## What you have to do
Which lines below contain the word "element", with case counting? Copy each of those lines in full.

## Records for this exercise
▶
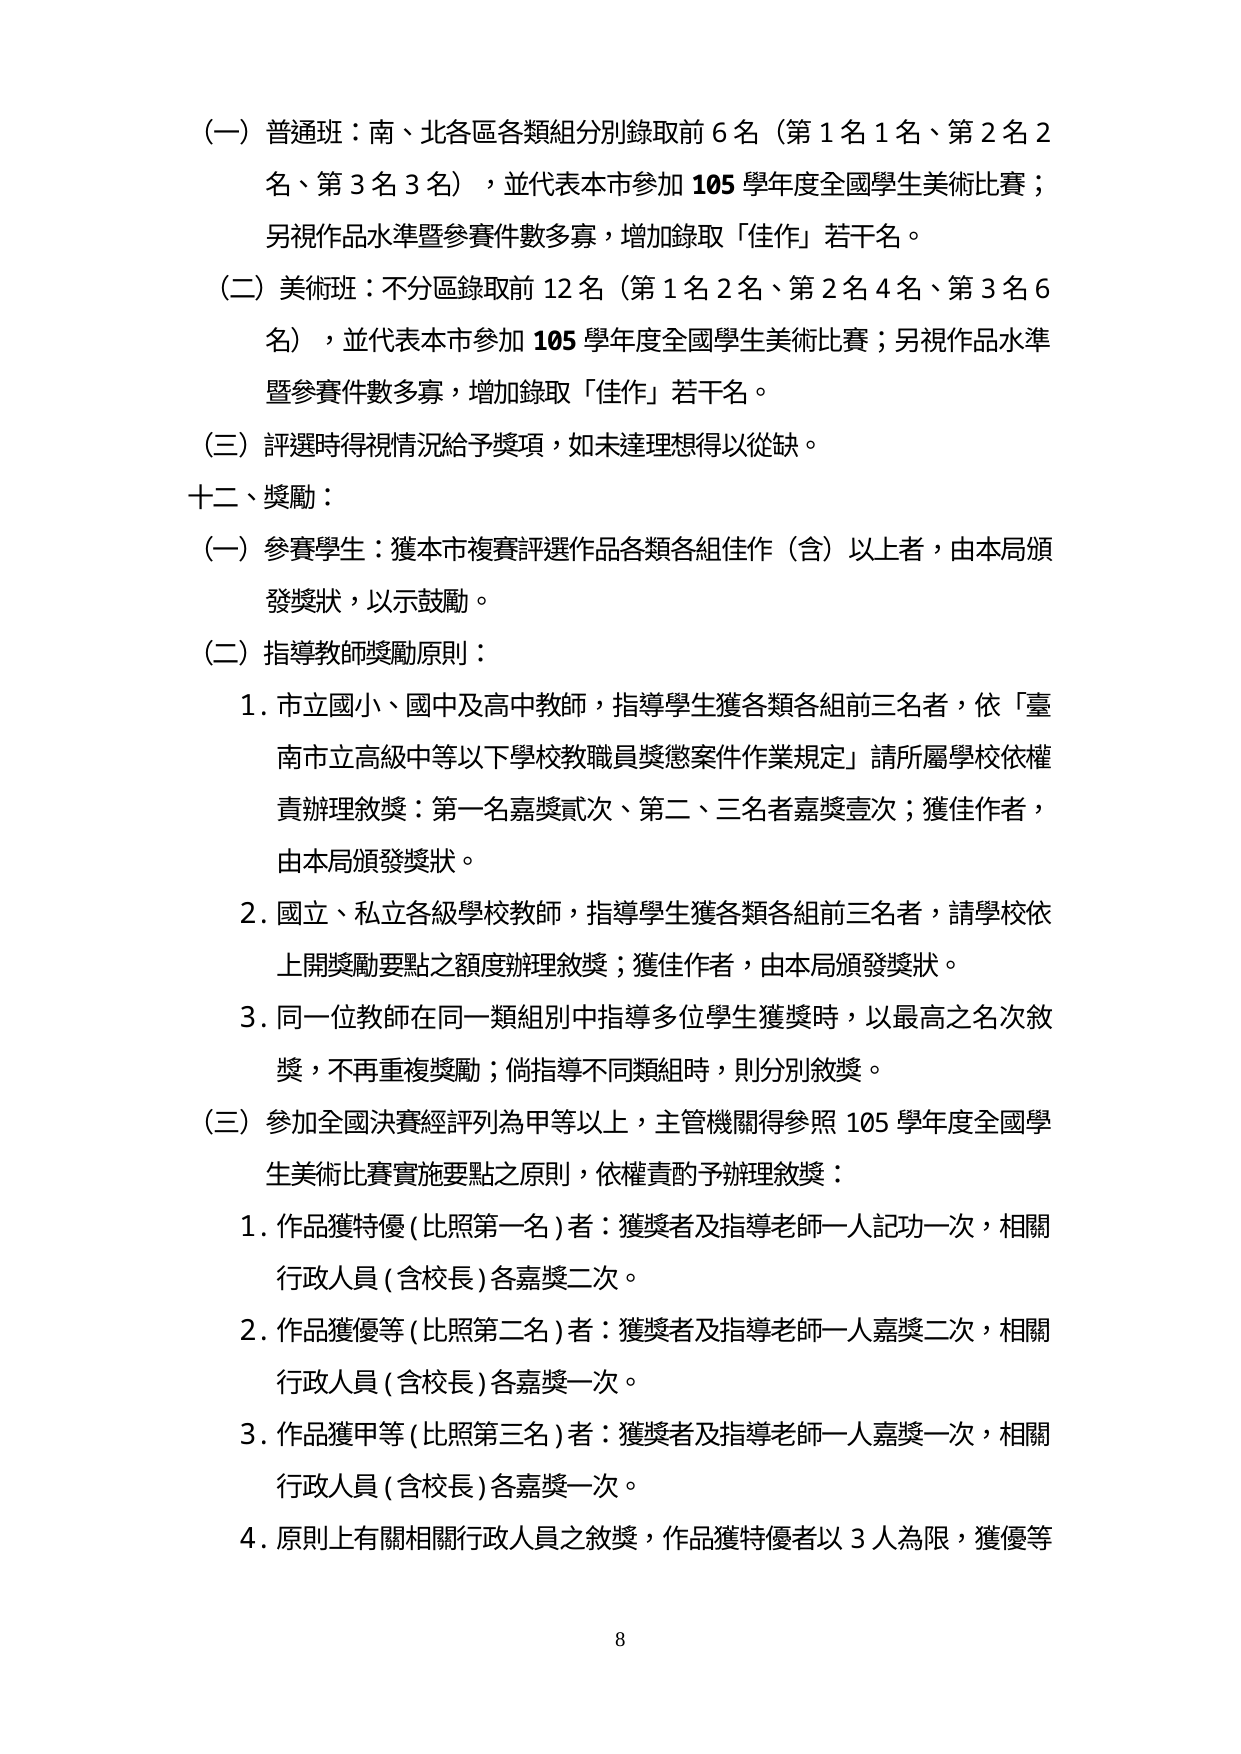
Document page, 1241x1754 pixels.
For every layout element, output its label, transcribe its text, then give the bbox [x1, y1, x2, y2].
◀
▶
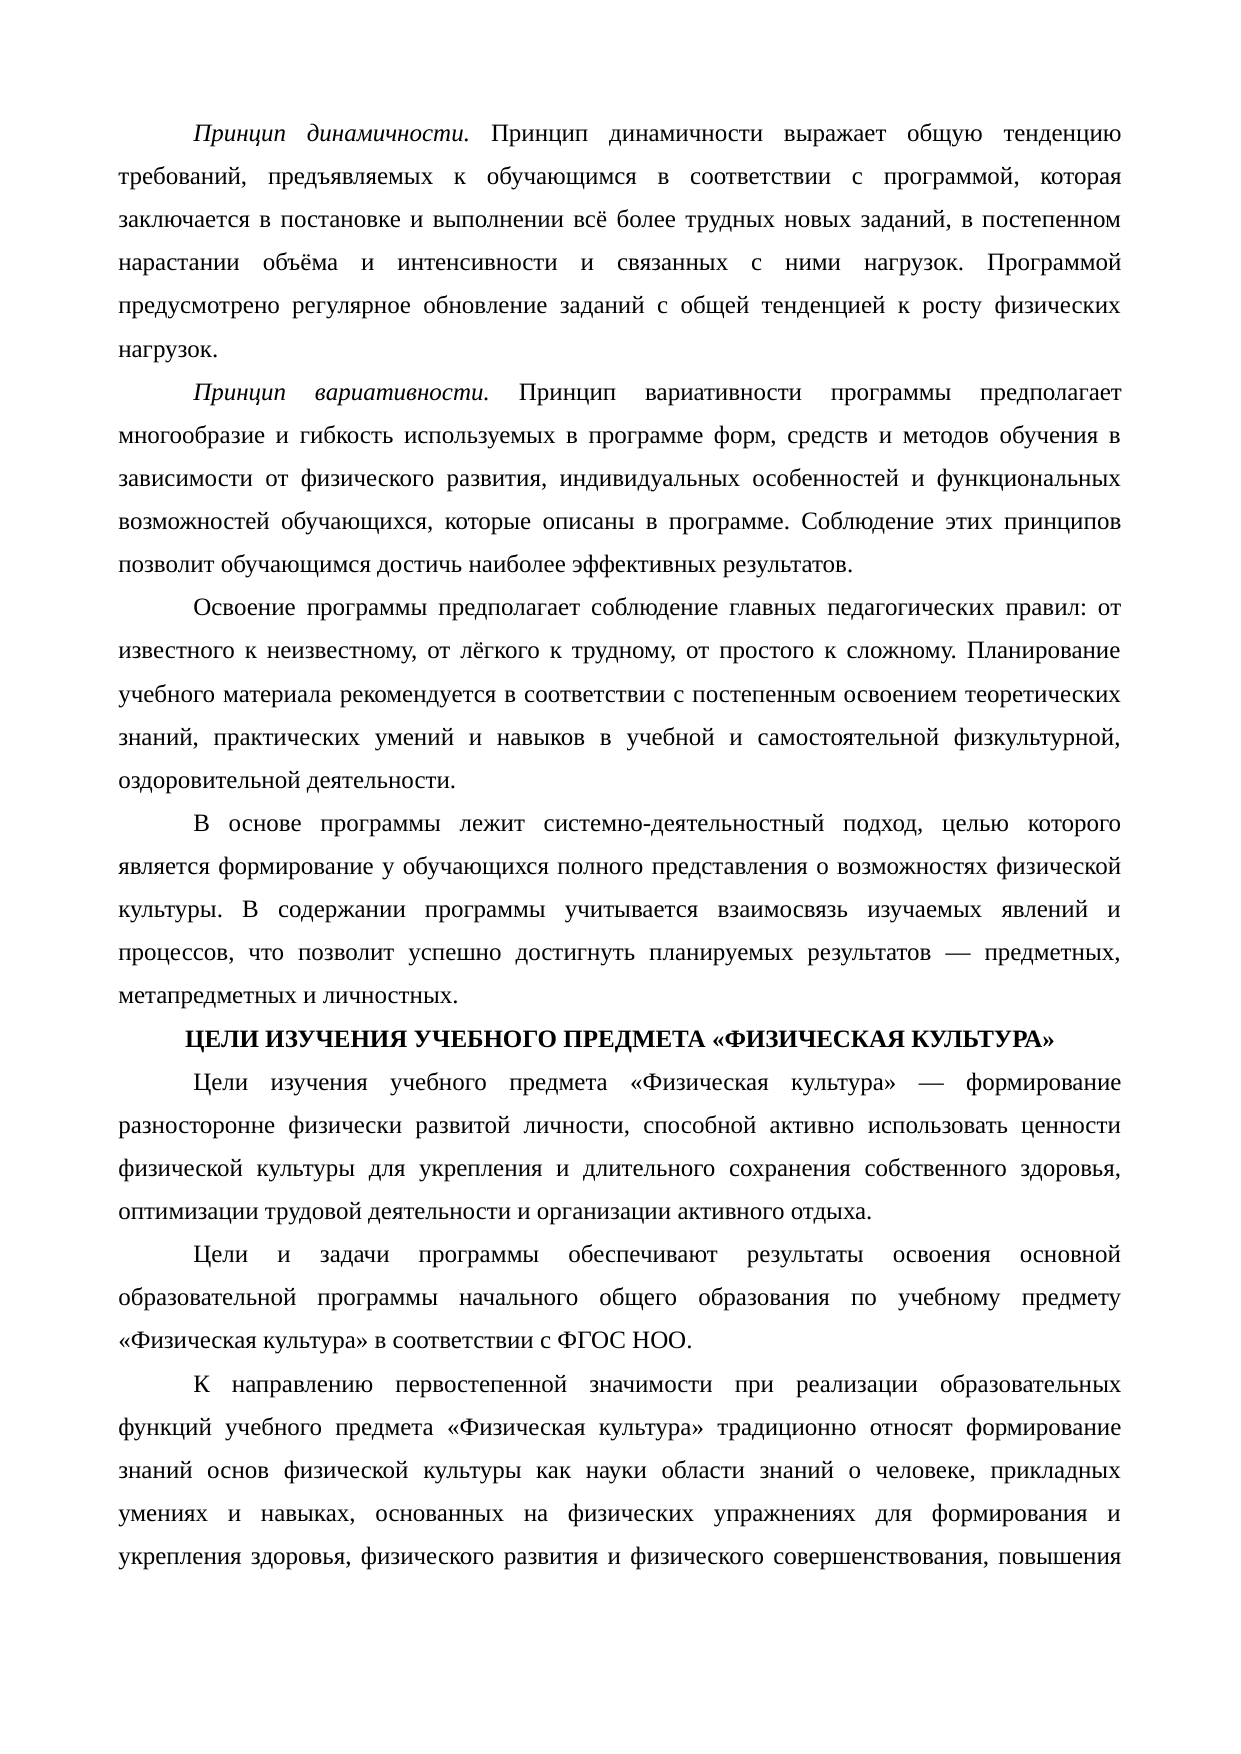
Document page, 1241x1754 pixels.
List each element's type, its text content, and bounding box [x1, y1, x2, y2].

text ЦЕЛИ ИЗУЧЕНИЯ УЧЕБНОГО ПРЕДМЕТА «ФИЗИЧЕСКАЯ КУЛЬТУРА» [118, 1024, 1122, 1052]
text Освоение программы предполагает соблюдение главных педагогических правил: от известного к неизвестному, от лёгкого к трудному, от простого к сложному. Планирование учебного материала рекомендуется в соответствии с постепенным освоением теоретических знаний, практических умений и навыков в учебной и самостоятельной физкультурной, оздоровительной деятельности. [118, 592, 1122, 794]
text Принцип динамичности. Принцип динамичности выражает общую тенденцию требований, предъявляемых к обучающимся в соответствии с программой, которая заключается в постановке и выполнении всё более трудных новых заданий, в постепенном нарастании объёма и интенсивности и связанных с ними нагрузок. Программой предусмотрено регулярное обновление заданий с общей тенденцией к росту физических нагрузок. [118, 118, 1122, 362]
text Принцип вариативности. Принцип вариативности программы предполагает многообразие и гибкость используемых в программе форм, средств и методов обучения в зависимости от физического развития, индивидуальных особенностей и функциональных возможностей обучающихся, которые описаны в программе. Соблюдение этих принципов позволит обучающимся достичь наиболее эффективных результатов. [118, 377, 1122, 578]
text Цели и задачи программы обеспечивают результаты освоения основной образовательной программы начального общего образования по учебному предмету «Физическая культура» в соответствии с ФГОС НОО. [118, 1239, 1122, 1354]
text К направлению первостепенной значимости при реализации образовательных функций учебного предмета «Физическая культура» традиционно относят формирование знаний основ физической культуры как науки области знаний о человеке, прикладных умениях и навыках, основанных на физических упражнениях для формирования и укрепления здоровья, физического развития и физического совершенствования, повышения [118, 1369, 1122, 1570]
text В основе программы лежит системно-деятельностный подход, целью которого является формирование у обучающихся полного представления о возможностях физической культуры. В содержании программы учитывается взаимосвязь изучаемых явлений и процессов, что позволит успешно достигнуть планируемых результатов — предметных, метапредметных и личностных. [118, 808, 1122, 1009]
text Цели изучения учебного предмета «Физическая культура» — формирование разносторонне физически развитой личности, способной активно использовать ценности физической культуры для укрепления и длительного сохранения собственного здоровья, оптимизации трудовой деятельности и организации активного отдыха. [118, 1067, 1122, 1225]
◀
## Final result
For every layout element, output its label, transcribe its text, then give the bbox [x1, y1, x2, y2].
List each element's type, its text content, and bounding box [x1, y1, x2, y2].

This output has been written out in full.